National Center of Competence in Research – The Migration-Mobility Nexus
Tania Zittoun and Janine Dahinden
Small Localities at the Peripheries of Europe: Transnational Mobilities, Diversification and Multi-Scalar Place-Making
Project Summary
Moving beyond a focus on urban centers, in this project we look at how diverse forms of mobility generate social diversity, and how, in turn, these participate in social transformation. We study these questions at the scale of small localities – villages, conglomerations of villages, or valleys – on the outskirts of Europe, including their entire population (mobile as well as non-mobile). We investigate all forms of mobilities coexisting in one small locality (internal out- and immigration, tourism, old-age-retired expats, sedentary and commuters, international migrants, mobile business people, refugees).
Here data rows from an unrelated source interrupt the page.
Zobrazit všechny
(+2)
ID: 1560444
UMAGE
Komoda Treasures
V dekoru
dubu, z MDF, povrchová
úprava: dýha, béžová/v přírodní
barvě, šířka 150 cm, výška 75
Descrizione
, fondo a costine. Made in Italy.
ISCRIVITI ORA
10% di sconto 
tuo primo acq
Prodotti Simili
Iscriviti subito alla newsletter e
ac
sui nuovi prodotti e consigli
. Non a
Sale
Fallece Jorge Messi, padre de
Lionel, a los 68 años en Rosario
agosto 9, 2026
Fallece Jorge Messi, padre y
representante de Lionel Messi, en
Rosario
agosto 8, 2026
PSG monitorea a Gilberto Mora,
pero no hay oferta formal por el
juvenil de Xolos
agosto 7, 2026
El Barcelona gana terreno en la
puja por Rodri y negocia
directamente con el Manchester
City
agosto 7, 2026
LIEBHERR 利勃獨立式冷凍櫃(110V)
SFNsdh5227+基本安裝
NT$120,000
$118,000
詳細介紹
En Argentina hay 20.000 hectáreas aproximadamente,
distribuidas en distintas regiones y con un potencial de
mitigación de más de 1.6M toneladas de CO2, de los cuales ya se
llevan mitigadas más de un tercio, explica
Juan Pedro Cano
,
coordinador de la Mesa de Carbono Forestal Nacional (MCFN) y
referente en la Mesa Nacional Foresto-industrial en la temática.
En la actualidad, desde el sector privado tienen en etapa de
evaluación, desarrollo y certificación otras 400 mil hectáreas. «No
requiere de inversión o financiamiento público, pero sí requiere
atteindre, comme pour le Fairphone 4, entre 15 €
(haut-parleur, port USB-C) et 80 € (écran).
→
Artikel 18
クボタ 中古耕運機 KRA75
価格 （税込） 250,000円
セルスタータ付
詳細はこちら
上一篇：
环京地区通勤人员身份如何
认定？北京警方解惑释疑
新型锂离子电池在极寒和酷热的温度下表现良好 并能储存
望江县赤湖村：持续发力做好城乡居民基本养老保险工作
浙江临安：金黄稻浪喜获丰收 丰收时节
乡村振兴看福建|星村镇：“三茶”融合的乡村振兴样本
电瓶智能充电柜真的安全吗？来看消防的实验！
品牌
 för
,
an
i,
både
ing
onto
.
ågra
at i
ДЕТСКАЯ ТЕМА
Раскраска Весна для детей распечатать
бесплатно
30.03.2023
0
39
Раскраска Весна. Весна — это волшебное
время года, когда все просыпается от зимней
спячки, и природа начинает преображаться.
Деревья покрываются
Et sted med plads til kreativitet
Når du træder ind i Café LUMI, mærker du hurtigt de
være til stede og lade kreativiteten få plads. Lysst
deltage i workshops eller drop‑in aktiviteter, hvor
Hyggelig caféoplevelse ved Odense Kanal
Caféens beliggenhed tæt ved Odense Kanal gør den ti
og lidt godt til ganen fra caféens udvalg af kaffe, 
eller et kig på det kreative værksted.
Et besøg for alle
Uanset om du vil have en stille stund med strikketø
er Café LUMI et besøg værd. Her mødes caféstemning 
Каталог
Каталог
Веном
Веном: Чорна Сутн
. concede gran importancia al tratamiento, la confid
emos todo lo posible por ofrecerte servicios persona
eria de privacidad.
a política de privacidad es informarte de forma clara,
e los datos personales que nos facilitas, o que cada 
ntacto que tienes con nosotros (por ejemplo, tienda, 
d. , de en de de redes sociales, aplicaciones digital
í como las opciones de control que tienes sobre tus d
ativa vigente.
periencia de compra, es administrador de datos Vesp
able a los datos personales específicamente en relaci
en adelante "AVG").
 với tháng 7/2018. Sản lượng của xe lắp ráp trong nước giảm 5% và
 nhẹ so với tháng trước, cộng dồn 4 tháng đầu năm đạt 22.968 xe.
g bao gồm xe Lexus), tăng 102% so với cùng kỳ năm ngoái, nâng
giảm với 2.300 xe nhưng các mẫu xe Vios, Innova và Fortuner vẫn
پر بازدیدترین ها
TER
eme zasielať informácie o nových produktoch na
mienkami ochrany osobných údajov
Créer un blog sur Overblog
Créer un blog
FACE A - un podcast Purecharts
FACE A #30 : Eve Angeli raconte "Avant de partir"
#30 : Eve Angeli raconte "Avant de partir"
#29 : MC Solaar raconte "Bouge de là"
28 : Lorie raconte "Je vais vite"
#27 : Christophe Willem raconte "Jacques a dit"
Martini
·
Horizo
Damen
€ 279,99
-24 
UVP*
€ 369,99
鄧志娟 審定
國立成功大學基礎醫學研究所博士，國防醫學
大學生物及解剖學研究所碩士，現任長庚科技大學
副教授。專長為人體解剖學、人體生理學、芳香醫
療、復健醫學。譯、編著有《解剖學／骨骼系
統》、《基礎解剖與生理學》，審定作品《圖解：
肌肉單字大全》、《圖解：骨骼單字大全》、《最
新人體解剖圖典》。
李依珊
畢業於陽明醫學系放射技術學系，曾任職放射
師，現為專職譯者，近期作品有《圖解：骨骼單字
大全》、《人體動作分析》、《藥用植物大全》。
We examine how these types of dynamics – transnational, in terms of boundary work, and in terms of individual live trajectories – enable, constrain, guide, or open new possibilities for each other. We develop an integrative theoretical model to understand new facets of the Migration-Mobility Nexus and current globalizing forces. To develop a comparative analysis, we conduct three case studies in Switzerland, Malta, and Denmark.
Circumstances shape im/mobilities: being at ‘periphery of the periphery’ impacts the relations between localities, imaginations and boundaries, and informs the constellations of im/mobilities present in the localities examined.
Exploring how diverse im/mobilities become entangled, localized, and attain meaning in localities – without recursing to given categories – can be achieved through abductively defining the ‘where’ and the ‘who’.
Socio-economic marginalization in the Val-de-Travers produces an ‘imagined community of fate’, which unfolds at the interface between im/mobility and locality; the most important categories and markers are socio-economic rather than ethno-national.
Some cross-border mobilities are perceived as damaging to the social and economic well-being by some borderlanders; this produces (im)moral mobilities – immoralized individuals who are stigmatized, as well as moralized persons who feel they belong to a collective.